The trial lawyers for convicted British sex trafficker Ghislaine Maxwell are suing her family for $878,302 in unpaid legal bills.
The Denver-based law firm Haddon, Morgan and Foreman, or HMF, also claim in a civil lawsuit that Maxwell's kin conspired to hide the true wealth of the fallen socialite, who was found guilty in December of recruiting and grooming young women to have sex with financier Jeffrey Epstein.
Named in the lawsuit with Maxwell, who is serving a 20-year sentence in a Florida prison, are her brother Kevin and her estranged husband, Scott Borgerson, according to the 18-page complaint filed in Denver District Court.
"Ms. Maxwell breached the Fee Agreement by failing to pay for services and advanced costs within 30 days of invoicing," the complaint states. "Ms. Maxwell is therefore liable to HMF for the unpaid balance, plus applicable interest and costs of collection."
There was no immediate response to the lawsuit from Kevin Maxwell or Borgerson, and the law firm did not respond to an email seeking comment.
Maxwell, who had previously hired the law firm to represent her in civil cases brought by Epstein victims, retained Haddon, Morgan and Foreman to defend her after she was arrested in July 2020 and accused of helping Epstein recruit and abuse four underage girls, mostly in the 1990s.
Maxwell pleaded not guilty to the six charges and claimed she was being scapegoated because prosecutors could no longer go after Epstein.
Epstein hanged himself in a Manhattan jail in August 2019 while awaiting trial on sex trafficking charges.
Maxwell, who was behind bars throughout her trial, told HMF her brother Kevin “would coordinate the financial aspects of her defense, including paying HMF’s attorneys’ fees and also costs advanced by the firm,” the complaint states.
Early in the case, however, HMF became concerned about “Ms. Maxwell’s willingness and ability to meet her financial obligations," the complaint states. And on Aug. 11, 2020, HMF notified Kevin Maxwell that the firm “could no longer represent” his sister.

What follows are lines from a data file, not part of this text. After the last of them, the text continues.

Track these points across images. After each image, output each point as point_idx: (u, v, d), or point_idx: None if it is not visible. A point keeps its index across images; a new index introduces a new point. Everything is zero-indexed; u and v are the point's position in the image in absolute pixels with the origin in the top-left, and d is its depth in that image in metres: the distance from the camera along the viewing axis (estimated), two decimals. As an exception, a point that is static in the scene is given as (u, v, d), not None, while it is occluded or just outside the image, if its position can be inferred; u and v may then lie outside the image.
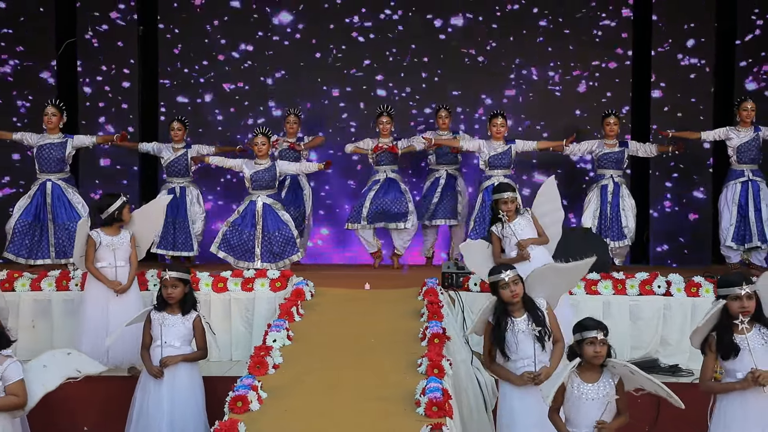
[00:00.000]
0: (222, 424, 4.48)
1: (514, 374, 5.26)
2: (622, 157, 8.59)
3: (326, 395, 5.19)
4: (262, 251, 8.02)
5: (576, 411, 4.57)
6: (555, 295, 5.70)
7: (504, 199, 6.75)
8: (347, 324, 6.56)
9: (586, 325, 4.67)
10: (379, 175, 8.84)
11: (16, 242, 8.10)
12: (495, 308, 5.35)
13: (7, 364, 4.74)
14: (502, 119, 8.52)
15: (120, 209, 6.77)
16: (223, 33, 10.01)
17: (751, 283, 4.93)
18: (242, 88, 10.08)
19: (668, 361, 7.08)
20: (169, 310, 5.95)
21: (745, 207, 8.20)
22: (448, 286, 7.29)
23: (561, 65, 9.96)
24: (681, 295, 7.29)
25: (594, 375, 4.60)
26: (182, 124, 8.82)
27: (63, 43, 9.78)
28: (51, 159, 8.18)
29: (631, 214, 8.56)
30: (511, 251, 6.73)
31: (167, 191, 8.68)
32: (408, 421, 4.66)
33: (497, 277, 5.32)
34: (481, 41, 10.00)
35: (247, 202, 8.15)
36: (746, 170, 8.29)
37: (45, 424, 5.86)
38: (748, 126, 8.28)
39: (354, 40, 10.08)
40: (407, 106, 10.04)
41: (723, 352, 4.91)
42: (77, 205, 8.20)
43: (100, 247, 6.69)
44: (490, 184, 8.39)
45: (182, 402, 5.87)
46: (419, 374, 5.33)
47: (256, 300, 7.37)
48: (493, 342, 5.30)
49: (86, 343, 6.50)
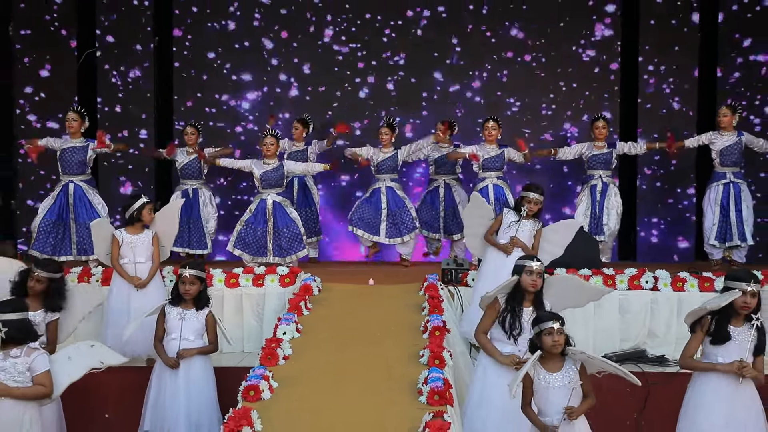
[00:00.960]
0: (236, 412, 4.48)
1: (500, 352, 5.27)
2: (610, 158, 8.60)
3: (333, 384, 5.20)
4: (273, 246, 8.04)
5: (545, 401, 4.59)
6: (560, 305, 5.64)
7: (529, 198, 6.74)
8: (353, 317, 6.58)
9: (542, 317, 4.69)
10: (379, 184, 8.72)
11: (40, 240, 8.13)
12: (511, 289, 5.35)
13: (34, 356, 4.77)
14: (494, 123, 8.50)
15: (140, 209, 6.81)
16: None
17: (758, 282, 4.98)
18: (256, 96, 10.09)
19: (655, 352, 7.07)
20: (184, 305, 5.97)
21: (727, 207, 8.21)
22: (447, 282, 7.30)
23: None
24: (668, 290, 7.30)
25: (557, 364, 4.61)
26: (195, 129, 8.83)
27: (84, 54, 9.80)
28: (73, 162, 8.21)
29: (614, 212, 8.56)
30: (502, 239, 6.74)
31: (181, 192, 8.69)
32: (411, 409, 4.66)
33: (526, 262, 5.33)
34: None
35: (258, 201, 8.14)
36: (728, 173, 8.28)
37: (70, 412, 5.87)
38: (731, 131, 8.28)
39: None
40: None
41: (714, 336, 4.97)
42: (97, 205, 8.22)
43: (123, 245, 6.76)
44: (484, 185, 8.39)
45: (197, 392, 5.89)
46: (421, 365, 5.33)
47: (267, 295, 7.37)
48: (499, 319, 5.30)
49: (110, 335, 6.54)
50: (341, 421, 4.64)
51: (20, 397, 4.71)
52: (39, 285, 5.93)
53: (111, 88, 9.84)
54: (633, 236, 9.70)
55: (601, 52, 9.99)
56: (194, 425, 5.82)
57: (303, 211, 8.92)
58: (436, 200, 8.93)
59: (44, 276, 5.94)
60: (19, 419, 4.69)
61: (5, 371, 4.69)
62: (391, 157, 8.65)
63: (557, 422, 4.51)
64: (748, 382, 4.96)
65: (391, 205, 8.62)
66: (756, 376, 4.95)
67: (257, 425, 4.42)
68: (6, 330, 4.69)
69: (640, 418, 6.28)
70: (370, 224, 8.63)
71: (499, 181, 8.42)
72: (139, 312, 6.31)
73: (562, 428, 4.51)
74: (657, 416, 6.22)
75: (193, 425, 5.82)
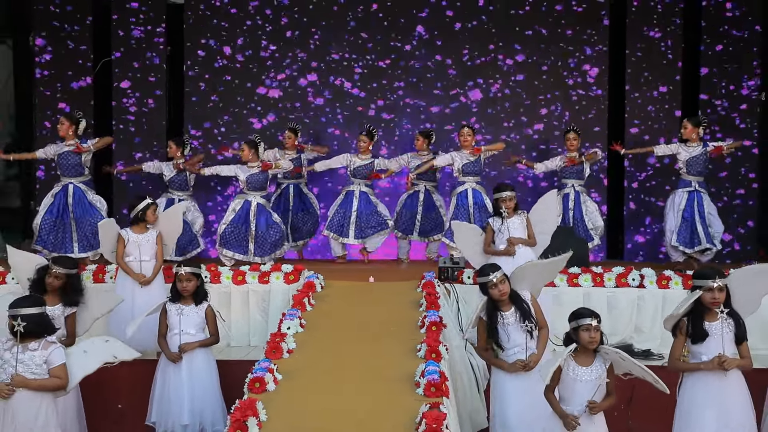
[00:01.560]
0: (242, 403, 4.50)
1: (506, 362, 5.34)
2: (582, 168, 8.56)
3: (335, 377, 5.24)
4: (255, 246, 8.08)
5: (570, 391, 4.63)
6: (537, 286, 5.78)
7: (503, 197, 6.83)
8: (354, 313, 6.61)
9: (581, 314, 4.73)
10: (353, 187, 8.74)
11: (42, 236, 8.15)
12: (486, 306, 5.42)
13: (51, 350, 4.82)
14: (469, 129, 8.49)
15: (144, 210, 6.92)
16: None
17: (723, 277, 5.04)
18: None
19: (641, 346, 7.14)
20: (183, 301, 6.05)
21: (691, 213, 8.19)
22: (444, 279, 7.35)
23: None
24: (653, 287, 7.37)
25: (588, 359, 4.66)
26: (177, 144, 8.65)
27: (100, 62, 9.84)
28: (69, 164, 8.16)
29: (596, 215, 8.58)
30: (500, 244, 6.81)
31: (166, 200, 8.55)
32: (409, 400, 4.69)
33: (486, 278, 5.38)
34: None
35: (242, 202, 8.18)
36: (693, 181, 8.26)
37: (86, 403, 5.97)
38: (697, 141, 8.27)
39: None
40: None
41: (693, 336, 5.02)
42: (96, 203, 8.22)
43: (129, 244, 6.84)
44: (463, 189, 8.40)
45: (200, 384, 5.97)
46: (418, 358, 5.36)
47: (272, 291, 7.43)
48: (488, 336, 5.38)
49: (115, 331, 6.54)
50: (342, 412, 4.67)
51: (37, 388, 4.76)
52: (57, 281, 6.01)
53: (126, 96, 9.81)
54: (621, 237, 9.73)
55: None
56: (198, 415, 5.90)
57: (301, 215, 8.96)
58: (418, 205, 8.91)
59: (62, 272, 6.02)
60: (35, 410, 4.74)
61: (23, 364, 4.74)
62: (367, 165, 8.71)
63: (578, 413, 4.56)
64: (736, 372, 4.99)
65: (361, 207, 8.64)
66: (740, 364, 4.98)
67: (262, 415, 4.44)
68: (24, 324, 4.76)
69: (628, 409, 6.33)
70: (341, 227, 8.66)
71: (478, 186, 8.42)
72: (143, 309, 6.39)
73: (582, 419, 4.56)
74: (644, 407, 6.28)
75: (196, 415, 5.90)
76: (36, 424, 4.73)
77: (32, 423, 4.72)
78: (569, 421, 4.56)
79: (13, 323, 4.78)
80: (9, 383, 4.71)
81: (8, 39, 10.76)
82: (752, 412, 5.09)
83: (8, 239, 9.91)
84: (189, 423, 5.88)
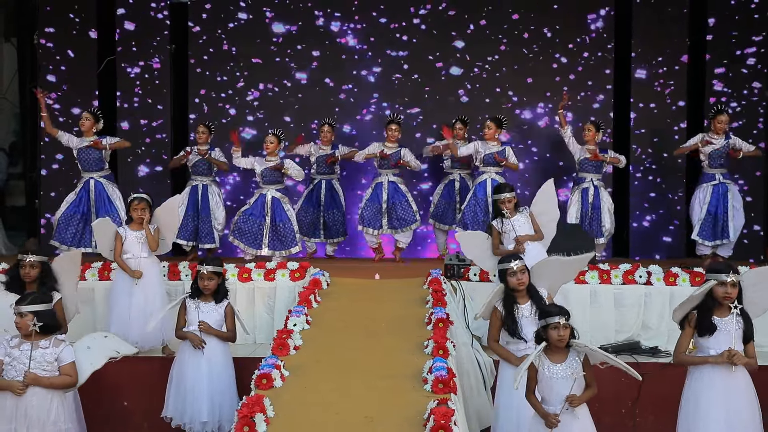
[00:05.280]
0: (249, 399, 4.52)
1: (514, 355, 5.34)
2: (601, 163, 8.52)
3: (342, 373, 5.25)
4: (269, 240, 8.10)
5: (549, 390, 4.63)
6: (555, 285, 5.77)
7: (502, 199, 6.84)
8: (360, 310, 6.62)
9: (549, 312, 4.71)
10: (382, 178, 8.74)
11: (60, 231, 8.19)
12: (503, 295, 5.41)
13: (62, 348, 4.86)
14: (490, 122, 8.47)
15: (128, 207, 6.96)
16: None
17: (737, 273, 5.03)
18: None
19: (649, 343, 7.13)
20: (203, 298, 6.06)
21: (716, 208, 8.24)
22: (450, 276, 7.34)
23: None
24: (660, 284, 7.36)
25: (561, 356, 4.65)
26: (207, 128, 8.85)
27: (104, 60, 9.84)
28: (90, 159, 8.25)
29: (608, 214, 8.51)
30: (509, 244, 6.79)
31: (190, 188, 8.71)
32: (416, 397, 4.71)
33: (506, 265, 5.41)
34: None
35: (258, 195, 8.23)
36: (717, 174, 8.32)
37: (92, 401, 5.93)
38: (721, 134, 8.31)
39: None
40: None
41: (701, 329, 5.00)
42: (116, 200, 8.26)
43: (126, 241, 6.84)
44: (482, 179, 8.37)
45: (218, 377, 5.99)
46: (426, 355, 5.37)
47: (278, 288, 7.43)
48: (504, 325, 5.38)
49: (114, 327, 6.58)
50: (349, 408, 4.69)
51: (48, 386, 4.80)
52: (34, 270, 5.94)
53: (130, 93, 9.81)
54: (626, 233, 9.70)
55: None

Two days later, Kevin Maxwell and HMF reached an agreement in which “he would personally guarantee and agree to maintain a $100,000 balance in the firm’s client trust account at all times,” according to the lawsuit.
But by November 2020, “Ms. Maxwell’s retainer had been exhausted,” according to the complaint.
“To keep HMF from withdrawing, Mr. Maxwell made a handful of sporadic payments,” the complaint states. “Despite his promises, however, he never brought Ms. Maxwell’s account current, let alone refreshed the evergreen retainer.”
In August 2021, after Maxwell's criminal trial was set for December, HMF said it wanted a $1 million retainer.
"Mr. Maxwell spent the weeks and days leading up to trial assuring HMF that he was on the verge of obtaining financing on Ms. Maxwell’s properties that would result in more than enough cash to settle the amount owed to HMF and satisfy the retainer," the complaint states.
Ten days after Maxwell's trial got underway, an HMF "shareholder followed up with Mr. Maxwell, asking for an update on the status of the loan and trial retainer."
The complaint says Kevin Maxwell responded by “falsely stating” that the final stages of the drawdown should be “done in the next three or four days,” the complaint states.
Maxwell also told HMF that Borgerson “controlled Ms. Maxwell’s money and was responsible for delaying payments to the firm.”
But by Jan. 3, less than a week after Maxwell had been convicted, the unpaid bill had ballooned to $956,671.
Kevin Maxwell 10 days later paid the law firm $143,500, the complaint states, but nothing more since then.
As of June 27, Maxwell’s unpaid balance was $878,302, not including interest, according to the lawsuit.
Meanwhile, HMF contends that Borgerson tried to prevent creditors from getting their hands on Maxwell's money by buying "several high-end properties including two condominiums in Boston" and two estates, one of them in Bradford, Massachusetts.
"Each of these properties were acquired with Ms. Maxwell’s assets, either directly or through a trust, in an effort to shield them from creditors," the complaint states. "Borgerson repeatedly represented to HMF, through Mr. Maxwell, that the complete equity of each of these properties were available to fund Ms. Maxwell’s defense."
But a month after Maxwell was indicted, HMF said in the complaint, Borgerson transferred ownership of one of the Boston condos from a trust to himself and sold it for $2.15 million.
And after Maxwell was convicted, Borgerson "listed the Bradford, Massachusetts, estate for $7,295,000, claiming that Ms. Maxwell had no ownership interest in the property," according to the complaint.